Der Schlüssel zum Abnehmerfolg sei die «gemeinsame Herangehensweise», glaubt der Arzt. Also keine einsamen und quälenden Abmagerungskuren, sondern kollektive und gesellige Aktionen, bei denen sich die Teilnehmer gegenseitig motivieren.

Piñeiro sorgt deswegen dafür, dass sich seine Patienten täglich zum Walking, Tanzen oder zur Gymnastik treffen. Das Rathaus und Vereine unterstützen die Kampagne mit Sport- und Ernährungskursen. Sogar die Restaurants im Ort machen mit und haben «schlanke Menus» auf der Karte. «Wenn man gesund isst, schmeckt es noch besser», proklamieren die Küchenchefs. Schon Naróns Schulkinder lernen im Unterricht, wie man Übergewicht vermeidet. Zudem wurden ihnen mehr Aktivitäten verordnet: In der öffentlichen Jorge-Juan-Schule etwa wurde die Zahl der wöchentlichen Sportstunden erhöht. Auch in der grossen Pause heisst es vermehrt: bewegen statt sitzen.

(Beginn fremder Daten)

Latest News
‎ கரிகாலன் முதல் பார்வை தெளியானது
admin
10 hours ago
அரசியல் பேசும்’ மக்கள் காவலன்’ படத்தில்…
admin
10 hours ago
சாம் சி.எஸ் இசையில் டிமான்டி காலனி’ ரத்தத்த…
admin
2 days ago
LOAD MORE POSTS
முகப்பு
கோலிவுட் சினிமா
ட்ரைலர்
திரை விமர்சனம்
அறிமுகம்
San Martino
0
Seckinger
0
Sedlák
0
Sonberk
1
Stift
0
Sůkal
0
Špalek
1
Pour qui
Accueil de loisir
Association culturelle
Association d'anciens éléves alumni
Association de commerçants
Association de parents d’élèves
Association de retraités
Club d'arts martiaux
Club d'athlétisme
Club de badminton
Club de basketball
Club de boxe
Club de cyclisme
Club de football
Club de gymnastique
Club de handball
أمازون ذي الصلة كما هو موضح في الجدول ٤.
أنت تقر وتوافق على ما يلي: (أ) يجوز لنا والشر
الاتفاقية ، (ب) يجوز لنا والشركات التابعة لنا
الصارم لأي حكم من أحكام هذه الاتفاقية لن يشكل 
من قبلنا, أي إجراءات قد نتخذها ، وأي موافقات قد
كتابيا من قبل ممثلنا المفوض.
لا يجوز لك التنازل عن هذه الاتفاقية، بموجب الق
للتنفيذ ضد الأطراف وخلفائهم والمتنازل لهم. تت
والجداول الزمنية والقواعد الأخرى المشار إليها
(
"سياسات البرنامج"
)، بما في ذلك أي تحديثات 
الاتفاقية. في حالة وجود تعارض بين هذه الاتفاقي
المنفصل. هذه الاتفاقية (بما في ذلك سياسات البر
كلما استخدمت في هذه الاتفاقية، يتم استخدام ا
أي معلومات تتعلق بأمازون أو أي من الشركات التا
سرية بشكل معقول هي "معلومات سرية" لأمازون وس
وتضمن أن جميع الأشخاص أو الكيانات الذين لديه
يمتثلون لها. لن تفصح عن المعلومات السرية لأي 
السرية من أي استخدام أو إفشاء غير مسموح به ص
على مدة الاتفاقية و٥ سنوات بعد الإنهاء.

«Als wir anfingen, haben einige Leute gelacht»

Gesundheitsexperten und TV-Teams aus ganz Europa pilgern inzwischen nach Narón, um Spaniens «schlankste» Stadt zu besuchen. Der Europäische Verband für die Erforschung der Fettleibigkeit (Easo) zeichnete diese Gesundheitskampagne als vorbildlich aus. Und Naróns Hausarzt Carlos Piñeiro freut sich, dass seine kollektive Abspeckkur immer mehr Anhänger findet. «Als wir anfingen, haben einige Leute gelacht», erinnert er sich. «Heute sind die Menschen stolz, dass sie zu einer Stadt gehören, die einen gesunden Lebensstil fördert.»